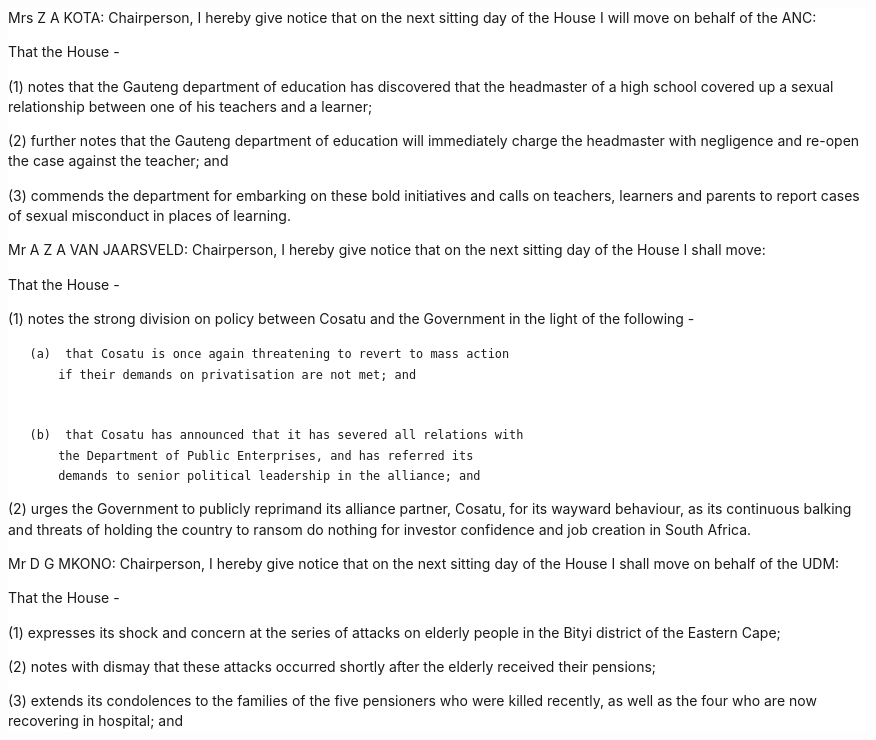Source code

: Mrs Z A KOTA: Chairperson, I hereby give notice that on the next sitting
day of the House I will move on behalf of the ANC:


  That the House -


  (1) notes that the Gauteng department of education has discovered that
       the headmaster of a high school covered up a sexual relationship
       between one of his teachers and a learner;


  (2) further notes that the Gauteng department of education will
       immediately charge the headmaster with negligence and re-open the
       case against the teacher; and


  (3) commends the department for embarking on these bold initiatives and
       calls on teachers, learners and parents to report cases of sexual
       misconduct in places of learning.

Mr A Z A VAN JAARSVELD: Chairperson, I hereby give notice that on the next
sitting day of the House I shall move:


  That the House -


  (1) notes the strong division on policy between Cosatu and the Government
       in the light of the following -


       (a)  that Cosatu is once again threatening to revert to mass action
           if their demands on privatisation are not met; and


       (b)  that Cosatu has announced that it has severed all relations with
           the Department of Public Enterprises, and has referred its
           demands to senior political leadership in the alliance; and


  (2) urges the Government to publicly reprimand its alliance partner,
       Cosatu, for its wayward behaviour, as its continuous balking and
       threats of holding the country to ransom do nothing for investor
       confidence and job creation in South Africa.

Mr D G MKONO: Chairperson, I hereby give notice that on the next sitting
day of the House I shall move on behalf of the UDM:


  That the House -


  (1) expresses its shock and concern at the series of attacks on elderly
       people in the Bityi district of the Eastern Cape;


  (2) notes with dismay that these attacks occurred shortly after the
       elderly received their pensions;


  (3) extends its condolences to the families of the five pensioners who
       were killed recently, as well as the four who are now recovering in
       hospital; and
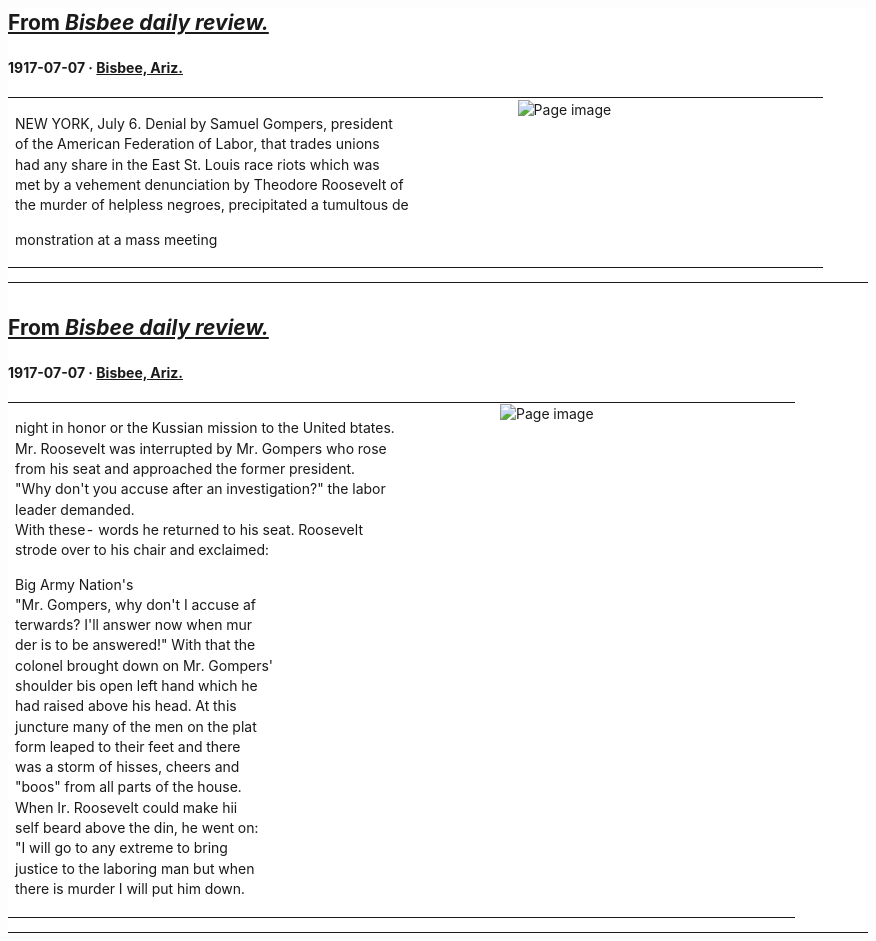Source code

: ## [From _Bisbee daily review._](https://chroniclingamerica.loc.gov/lccn/sn84024827/1917-07-07/ed-1/seq-2)

#### 1917-07-07 &middot; [Bisbee, Ariz.](http://dbpedia.org/resource/Bisbee%2C_Arizona)

<table style="width: 100%;"><tr><td style="width: 50%">

  
NEW YORK, July 6. Denial by Samuel Gompers, president  
of the American Federation of Labor, that trades unions  
had any share in the East St. Louis race riots which was  
met by a vehement denunciation by Theodore Roosevelt of  
the murder of helpless negroes, precipitated a tumultous de  
  
monstration at a mass meeting
</td><td style="width: 50%; max-height: 75%; margin: auto; display: block;">
<img alt="Page image" src="https://chroniclingamerica.loc.gov/iiif/2/az_incadove_ver01%2Fdata%2Fsn84024827%2F00211104764%2F1917070701%2F0240.jp2/pct:3.636364,21.017601,24.810606,4.496376/!600,600/0/default.jpg"/>
</td>
</tr></table>

---

## [From _Bisbee daily review._](https://chroniclingamerica.loc.gov/lccn/sn84024827/1917-07-07/ed-1/seq-2)

#### 1917-07-07 &middot; [Bisbee, Ariz.](http://dbpedia.org/resource/Bisbee%2C_Arizona)

<table style="width: 100%;"><tr><td style="width: 50%">

  
night in honor or the Kussian mission to the United btates.  
Mr. Roosevelt was interrupted by Mr. Gompers who rose  
from his seat and approached the former president.  
&quot;Why don&#x27;t you accuse after an investigation?&quot; the labor  
leader demanded.  
With these- words he returned to his seat. Roosevelt  
strode over to his chair and exclaimed:  
  
Big Army Nation&#x27;s  
&quot;Mr. Gompers, why don&#x27;t I accuse af­  
terwards? I&#x27;ll answer now when mur­  
der is to be answered!&quot; With that the  
colonel brought down on Mr. Gompers&#x27;  
shoulder bis open left hand which he  
had raised above his head. At this  
juncture many of the men on the plat­  
form leaped to their feet and there  
was a storm of hisses, cheers and  
&quot;boos&quot; from all parts of the house.  
When Ir. Roosevelt could make hii­  
self beard above the din, he went on:  
&quot;I will go to any extreme to bring  
justice to the laboring man but when  
there is murder I will put him down.
</td><td style="width: 50%; max-height: 75%; margin: auto; display: block;">
<img alt="Page image" src="https://chroniclingamerica.loc.gov/iiif/2/az_incadove_ver01%2Fdata%2Fsn84024827%2F00211104764%2F1917070701%2F0240.jp2/pct:3.503788,25.676675,24.943182,15.485875/!600,600/0/default.jpg"/>
</td>
</tr></table>

---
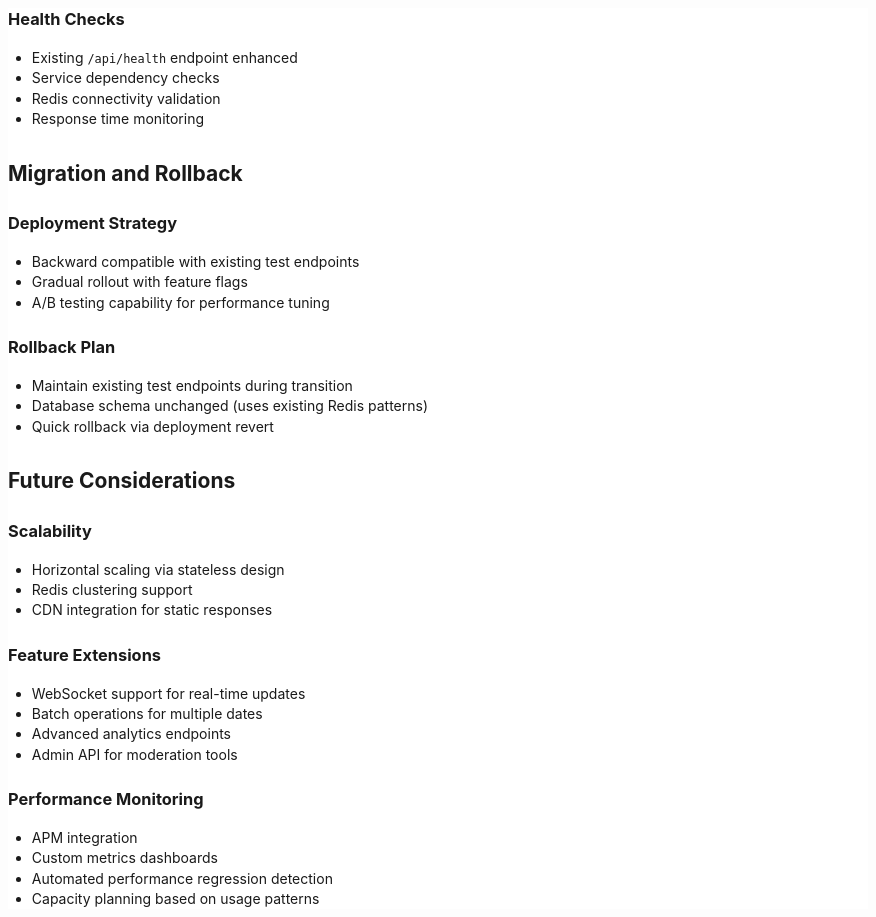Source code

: ### Health Checks
- Existing `/api/health` endpoint enhanced
- Service dependency checks
- Redis connectivity validation
- Response time monitoring

## Migration and Rollback

### Deployment Strategy
- Backward compatible with existing test endpoints
- Gradual rollout with feature flags
- A/B testing capability for performance tuning

### Rollback Plan
- Maintain existing test endpoints during transition
- Database schema unchanged (uses existing Redis patterns)
- Quick rollback via deployment revert

## Future Considerations

### Scalability
- Horizontal scaling via stateless design
- Redis clustering support
- CDN integration for static responses

### Feature Extensions
- WebSocket support for real-time updates
- Batch operations for multiple dates
- Advanced analytics endpoints
- Admin API for moderation tools

### Performance Monitoring
- APM integration
- Custom metrics dashboards
- Automated performance regression detection
- Capacity planning based on usage patterns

■ ■ ■

Above are the entries. Output exactly the lines beginning with the line that has "- Maintain existing" and ending with the line that has "### Feature Extensions".

- Maintain existing test endpoints during transition
- Database schema unchanged (uses existing Redis patterns)
- Quick rollback via deployment revert

## Future Considerations

### Scalability
- Horizontal scaling via stateless design
- Redis clustering support
- CDN integration for static responses

### Feature Extensions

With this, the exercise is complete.